(Tasks to complete):
- A) In the report on Britain's accounting watchdog, what did Britain's industry ministry say last month it would not put in law?
- B) Pick up the report on Britain's accounting watchdog after its final sentence and keep writing it.

(Text passage):
- - - -
LONDON (Reuters) - Britain's accounting and company governance watchdog said on Thursday it will introduce its own version of a U.S. rule to make directors accept more "overt" responsibility for internal controls.

Britain's industry ministry said last month it would not put in law a version of the mandatory U.S. Sarbanes-Oxley rule, which forces U.S. company directors to personally attest to the adequacy of internal controls and face prison for breaches.

Companies in Britain had pushed back against such a move aimed at ensuring accuracy of information published in financial reports.

The ministry wants to reform auditing and corporate governance after collapses at builder Carillion, retailer BHS and elsewhere, though some changes require legislation.

Jan du Plessis, chair of the Financial Reporting Council, said the watchdog would set out shortly how some of the planned reforms could be implemented without legislation.

The omission of a "UK-lite" version of Sarbanes-Oxley was a missed opportunity given there is a need to look at companies and not just auditors when it comes to improving financial reporting, du Plessis told a City & Financial event in his first speech as FRC chair.
- - - -
(Stored data):
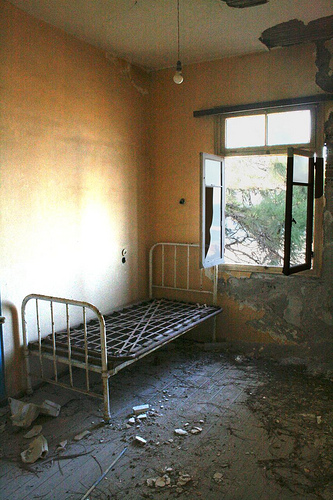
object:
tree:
- - - -
(Outputs):
- A) A version of the mandatory U.S. Sarbanes-Oxley rule.

- B)
"Just to put all the onus on the audit profession and to hold the audit companies accountable for when things go wrong really misses the point," du Plessis said.

"With the government's support, we will be consulting towards the end of this year and the early part of next year about the merit of using the corporate governance code and the audit reforms we are working on to put more pressure on directors to take responsibility for their own internal controls," du Plessis said.

"It won't be Sarbanes-Oxley but it is the same idea."

Under the governance companies must say if they comply with its provisions or explain why they are not.